Grace period for rejecting changes

Assume that while the sample setup is active, a z/OS® Explorer fix-pack with important fixes becomes available, but the timing of a banking project is such that various developers might be very weary of changing anything on their workstation right now.

To resolve the issue, the security administrator can grant all DEVBANK developers a grace period in which they can choose to postpone (reject) the update.

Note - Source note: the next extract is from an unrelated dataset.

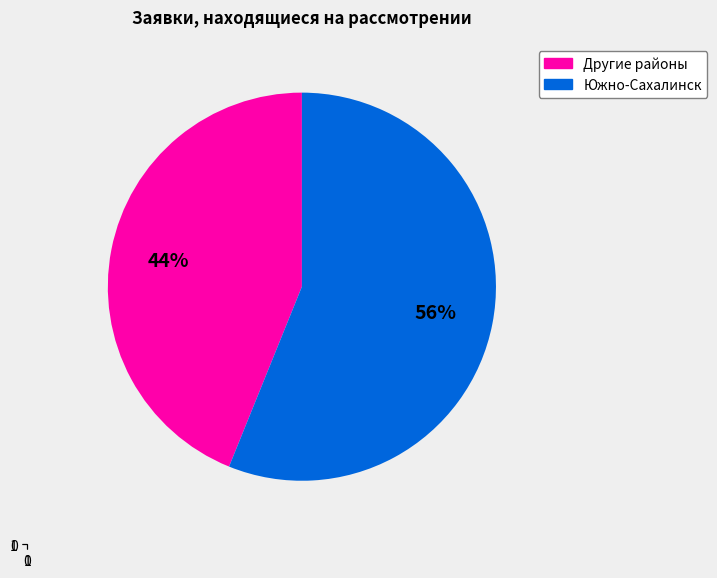

To the nearest percent, what is the average slice percentage?

50%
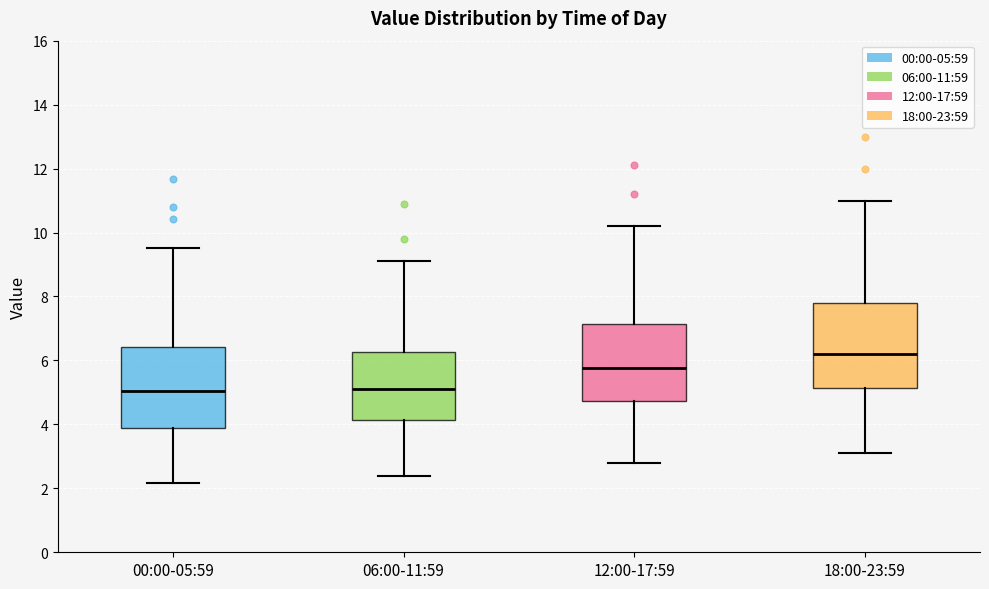

Where does the upper whisker of the box for 00:00-05:59 end on the y-axis? The values are not printed on the chart, so give them approximately, as read against the axis.

9.6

Setting up the grace period is a very simple process:

# start of grace period
PERMIT FEK.PTC.REJECT.PRODUCT.UPDATES.** CLASS(XFACILIT) –
  ID(DEVBANK) ACCESS(READ)

# activate changes
SETROPTS RACLIST(FACILITY) REFRESH

At the end of the grace period, the additional authority can be removed again:

# end of grace period
PERMIT FEK.PTC.REJECT.PRODUCT.UPDATES.** CLASS(XFACILIT) –
  ID(DEVBANK) DELETE

# activate changes
SETROPTS RACLIST(FACILITY) REFRESH

Note: The security administrator could also have created a FEK.PTC.REJECT.PRODUCT.UPDATES.*.DEVBANK profile with UACC(READ). This would permit all developers that bound their workspace to the DEVBANK group to reject product updates. The reject permit is not granted to developers who bound their workspace to the default group, even if they are a member of the DEVBANK group, as this is controlled by the FEK.PTC.REJECT.PRODUCT.UPDATES.* profile.